Yapılacaklar:
[a] Okuma metninde “İngiltere demir yolunun Basra’ya uzanmasına” sözleriyle başlayan paragrafı, ana bilgilerini koruyarak daha kısa biçimde yeniden yazın.
[b] Okuma metnine göre İngiltere Büyükelçisi, Enver Paşa ile son görüşmesinde Almanlar hakkında ne söylemişti?
[c] Bağdat Demiryolu’nu anlatan okuma metnini son cümlesinden sonra devam ettirin.

Okuma Metni:
Enver Paşa, bakanlar kurulu İngiltere’den gelen ve Bağdat Demiryolu’nun Basra’ya kadar uzatılmasına karşı çıkan notasını tartışırken “İngiltere’nin Almanlarla olan ilişkilerimizde tarafsız olmasını beklememeliyiz. Atacağımız her adıma karşı çıkacaklardır... İngiltere Büyükelçisi son görüşmemizde ‘Alman’ın dostu yoktur; sadece çıkarları vardır’ bunu unutmayın demişti.. Haklıdır da çaresiz kaldığımızdan Almanlarla masaya oturduk” der ve masanın çevresindekiler buz keser. (Cemal Kutay—Talat Paşa’nın Anıları)
İngiltere demir yolunun Basra’ya uzanmasına karşı çıkarken, Alman Genelkurmayı yepyeni planlar üzerinde çalışıyordu. Rusya demiryolu hattı bölgesindeki düşmandı! Bölgedeki Ermeniler, bağımsız Ermenistan kurma hayallerini Rusya’nın bölgeyi ele geçirmesine bağladığından “olası düşmandı!” Özetle Almanlar Ermenileri, Rusya’dan sonra bölgedeki en büyük ve tehlikeli düşman olarak görüyordu. Alman Doğu Yayılımcıları Osmanlı’yla ittifak kuracak, Alman İmparatorluğu Osmanlı’nın İslam temelinde güçlenecek, Türk, Arap ve diğer Müslüman milletlere hamilik yaparak Orta Asya, Mısır ve Hindistan’a yayılacaktı.

Verilen Malzeme:
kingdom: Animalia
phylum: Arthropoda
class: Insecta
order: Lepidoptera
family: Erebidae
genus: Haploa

Cevaplar:
[a] İngiltere demiryolunun Basra’ya uzatılmasına karşı çıkarken Alman Genelkurmayı yeni planlar üzerinde çalışıyordu. Almanlar, demiryolu hattının bulunduğu bölgede Rusya’yı düşman görüyordu. Bağımsız Ermenistan hayallerini Rusya’nın bölgeyi ele geçirmesine bağlayan Ermenileri ise Rusya’dan sonraki en büyük ve tehlikeli olası düşman sayıyordu. Alman Doğu Yayılımcılarının planına göre Osmanlı’yla ittifak kurulacaktı. Alman İmparatorluğu, Osmanlı’nın İslam temelinde güçlenecekti. Türk, Arap ve diğer Müslüman milletlere hamilik ederek Orta Asya, Mısır ve Hindistan’a yayılacaktı.

[b] “Alman’ın dostu yoktur; sadece çıkarları vardır” demişti.

[c]
Herkesin gözü madenlerle petrolde
Osmanlı topraklarının petrol, bakır, kromu kurşun bakımından çok zengin olduğunu büyük devletler iyi bilmekteydi. Hele de Musul-Bağdat-Basra hattındaki zengin petrol yatakları bütün emperyalistlerin hedefi olmuştu. İngiltere’nin I. Dünya Savaşı’ndan kısa bir süre önce savaş gemilerinde kömür yerine petrol kullanmaya başlaması “Doğu’ya Hücum/Petrole Hücum” isteğini daha da artırmıştı. Almanya’nın gözü de petrol ve madenlerdedir. Anadolu’da kurulacak sulama sistemiyle yetiştirilecek pamuğun Avrupa tekstil sanayiine taşınması, buğday üretiminin arttırılması da Alman hedefleri arasındaydı.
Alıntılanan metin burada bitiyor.